Lonnie David Franklin Jr. had lived much of his life on the wrong side of the law. He was first arrested, for car theft, in 1969, at age 16. His rap sheet shows he was arrested 15 more times over three decades, for burglary, assault with a deadly weapon, carrying a loaded firearm, possession of burglary tools. But his crimes were never serious enough to get him time in state prison. After a stint in the Army, Franklin got married and settled down in the house on 81st Street, half a block east of Western Avenue. His wife worked for a local school district, and they had two children. (They are still married, and she visits him in jail.) From 1982 to 1989, he drove a city sanitation truck, collecting trash from the streets and alleyways around Western Avenue.

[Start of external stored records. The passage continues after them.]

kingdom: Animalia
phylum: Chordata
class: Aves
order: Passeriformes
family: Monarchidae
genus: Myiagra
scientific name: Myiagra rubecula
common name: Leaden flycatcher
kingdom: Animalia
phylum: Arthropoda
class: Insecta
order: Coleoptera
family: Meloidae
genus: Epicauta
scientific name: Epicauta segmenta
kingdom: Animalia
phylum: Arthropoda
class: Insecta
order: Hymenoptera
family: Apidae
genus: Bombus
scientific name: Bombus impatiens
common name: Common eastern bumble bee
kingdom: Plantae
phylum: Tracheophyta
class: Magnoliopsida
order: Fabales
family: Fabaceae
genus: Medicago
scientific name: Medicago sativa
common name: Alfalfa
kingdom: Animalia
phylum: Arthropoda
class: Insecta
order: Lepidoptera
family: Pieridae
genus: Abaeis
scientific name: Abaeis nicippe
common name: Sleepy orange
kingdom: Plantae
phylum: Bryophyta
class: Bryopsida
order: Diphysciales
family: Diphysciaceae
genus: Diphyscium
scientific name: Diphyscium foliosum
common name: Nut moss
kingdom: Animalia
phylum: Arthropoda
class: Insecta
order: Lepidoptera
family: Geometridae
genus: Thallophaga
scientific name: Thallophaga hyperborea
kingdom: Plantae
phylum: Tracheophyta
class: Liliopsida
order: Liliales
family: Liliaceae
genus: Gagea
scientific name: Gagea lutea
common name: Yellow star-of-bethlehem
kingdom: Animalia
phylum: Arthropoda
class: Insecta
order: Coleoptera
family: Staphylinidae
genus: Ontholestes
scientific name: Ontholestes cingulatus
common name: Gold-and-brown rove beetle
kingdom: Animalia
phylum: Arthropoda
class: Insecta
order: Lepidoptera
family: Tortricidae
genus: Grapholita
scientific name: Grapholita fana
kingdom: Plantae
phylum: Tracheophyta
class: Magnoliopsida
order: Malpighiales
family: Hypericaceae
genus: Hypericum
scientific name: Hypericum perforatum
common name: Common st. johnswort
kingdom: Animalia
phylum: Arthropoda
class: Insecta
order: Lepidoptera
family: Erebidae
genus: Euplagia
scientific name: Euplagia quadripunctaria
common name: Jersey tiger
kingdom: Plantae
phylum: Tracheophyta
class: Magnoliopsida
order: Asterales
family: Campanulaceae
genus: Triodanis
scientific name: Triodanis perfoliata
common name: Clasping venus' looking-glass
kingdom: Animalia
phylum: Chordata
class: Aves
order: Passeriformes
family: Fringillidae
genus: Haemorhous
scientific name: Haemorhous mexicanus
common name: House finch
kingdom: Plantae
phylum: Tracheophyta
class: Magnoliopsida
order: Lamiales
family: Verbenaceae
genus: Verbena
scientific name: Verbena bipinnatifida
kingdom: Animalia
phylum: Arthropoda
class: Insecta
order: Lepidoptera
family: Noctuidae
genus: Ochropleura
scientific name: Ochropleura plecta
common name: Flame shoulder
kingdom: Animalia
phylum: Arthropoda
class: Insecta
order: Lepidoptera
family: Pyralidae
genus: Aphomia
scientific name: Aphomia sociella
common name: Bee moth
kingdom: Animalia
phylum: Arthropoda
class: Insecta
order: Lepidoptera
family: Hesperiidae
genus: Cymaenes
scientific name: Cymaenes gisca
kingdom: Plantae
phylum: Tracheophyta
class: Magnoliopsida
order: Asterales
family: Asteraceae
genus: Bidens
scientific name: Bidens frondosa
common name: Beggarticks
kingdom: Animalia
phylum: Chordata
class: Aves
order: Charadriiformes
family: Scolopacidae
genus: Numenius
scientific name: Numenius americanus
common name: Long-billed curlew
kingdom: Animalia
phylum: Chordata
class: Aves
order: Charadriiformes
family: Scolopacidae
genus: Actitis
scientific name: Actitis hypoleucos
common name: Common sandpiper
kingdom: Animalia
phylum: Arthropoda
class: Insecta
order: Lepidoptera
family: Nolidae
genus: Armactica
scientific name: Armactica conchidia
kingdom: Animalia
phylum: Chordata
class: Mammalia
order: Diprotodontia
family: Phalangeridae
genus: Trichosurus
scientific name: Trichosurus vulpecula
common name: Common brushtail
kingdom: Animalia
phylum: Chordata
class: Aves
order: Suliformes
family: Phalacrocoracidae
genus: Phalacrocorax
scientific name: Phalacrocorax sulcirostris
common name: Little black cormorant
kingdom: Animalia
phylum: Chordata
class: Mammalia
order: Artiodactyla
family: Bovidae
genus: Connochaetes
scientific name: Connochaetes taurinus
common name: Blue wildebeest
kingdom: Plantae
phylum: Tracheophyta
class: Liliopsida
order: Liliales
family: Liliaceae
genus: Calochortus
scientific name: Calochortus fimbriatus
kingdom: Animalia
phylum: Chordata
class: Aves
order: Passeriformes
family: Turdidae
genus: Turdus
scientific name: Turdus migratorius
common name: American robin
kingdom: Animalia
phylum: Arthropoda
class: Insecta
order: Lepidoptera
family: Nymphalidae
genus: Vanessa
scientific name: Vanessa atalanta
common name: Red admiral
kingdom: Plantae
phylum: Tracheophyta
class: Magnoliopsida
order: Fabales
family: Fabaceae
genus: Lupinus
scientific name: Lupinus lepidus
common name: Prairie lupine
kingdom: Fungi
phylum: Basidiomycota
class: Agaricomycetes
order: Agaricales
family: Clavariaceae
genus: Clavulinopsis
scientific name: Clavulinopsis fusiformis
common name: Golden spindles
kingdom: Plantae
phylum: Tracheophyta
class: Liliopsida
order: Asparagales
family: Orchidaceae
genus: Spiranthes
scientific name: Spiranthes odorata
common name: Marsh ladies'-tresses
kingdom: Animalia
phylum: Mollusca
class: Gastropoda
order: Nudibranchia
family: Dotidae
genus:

Franklin was popular with his neighbors. He knew how to fix cars, and he sold refrigerators and flat-screen televisions for conspicuously low prices. He was a Robin Hood figure in a neighborhood that never had a lot of heroes, which may be why neighbors ignored his habit of chatting up the women along Western at night. "I would talk to him on the street all the time. He even gave me a Christmas present," says Joe Cole, 62, a retired warehouse guard who lives across the street from Franklin's house.

The 7100 block of Western Avenue, where Ware lived in 1987, was in the middle of one of the main crack-cocaine drags in South L.A. Every night, young men cruised up and down the road, blasting rap music out their car windows, buying and selling "rock" and checking out the women who worked the sidewalks to pay for their next hit. Ware, who was 23 and had a 4-year-old daughter, waitressed a bit but soon got sucked into the sordid world outside her front door. "We tried to get her off drugs. We had not too much success," says her stepmother Diana Ware. "It was kind of a rough period." L.A. was averaging over 1,000 murders a year, three times as many as in 2010.